Sie muss sich auf Fragen einstellen, mit denen die Richter bereits andere ehemalige Mitglieder des Kontrollgremiums konfrontiert haben. Beeinflusste oder behinderte der Wirecard-Vorstand die Arbeit von Aufsichtsrat und Wirtschaftsprüfern?
Streit nach sich ziehen könnte am 100. Prozesstag aber die Entscheidung des Gerichts, den Haftbefehl gegen den Kronzeugen Oliver Bellenhaus nach über dreieinhalb Jahren außer Vollzug zu setzen.

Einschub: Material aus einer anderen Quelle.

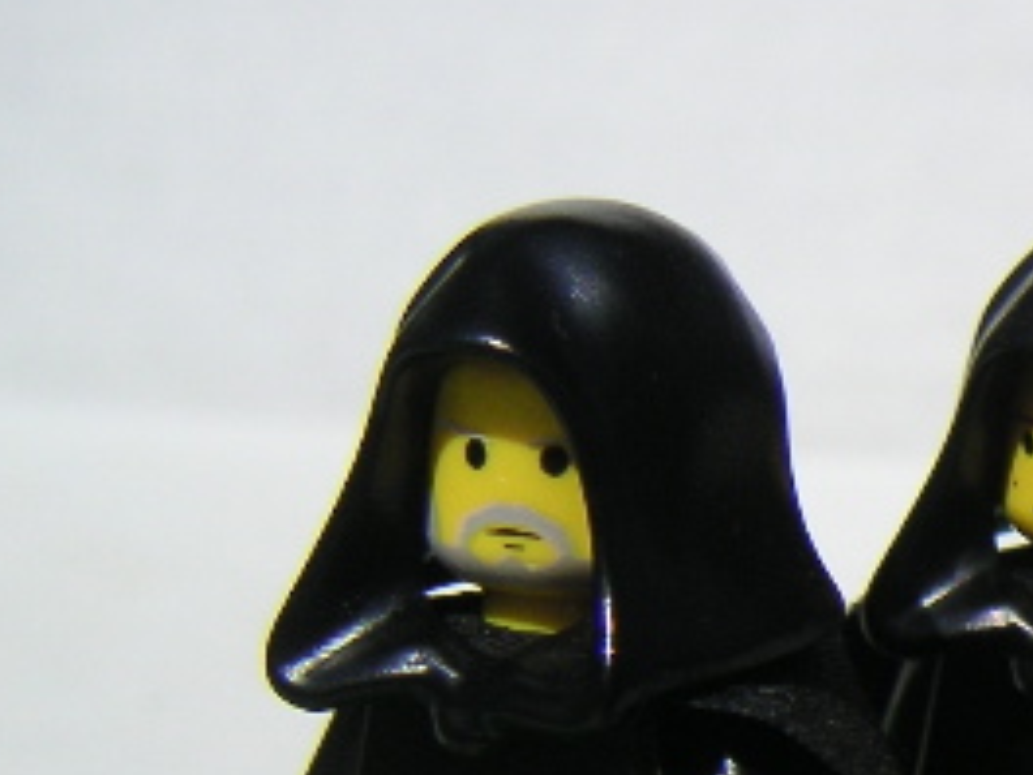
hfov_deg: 15.9
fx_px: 3432
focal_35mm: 115
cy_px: 638
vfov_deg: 12.8
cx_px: 1479
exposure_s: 1/350
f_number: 6.7
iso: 50
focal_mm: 6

Damit verbleibt der frühere Vorstandschef, der Österreicher Markus Braun, nunmehr als einziger der drei Angeklagten in Untersuchungshaft.
"Schmutziger Deal"
Brauns Verteidiger Alfred Dierlamm warf der Münchner Justiz nach Bellenhaus' Freilassung prompt einen "schmutzigen Deal hinter verschlossenen Türen" vor.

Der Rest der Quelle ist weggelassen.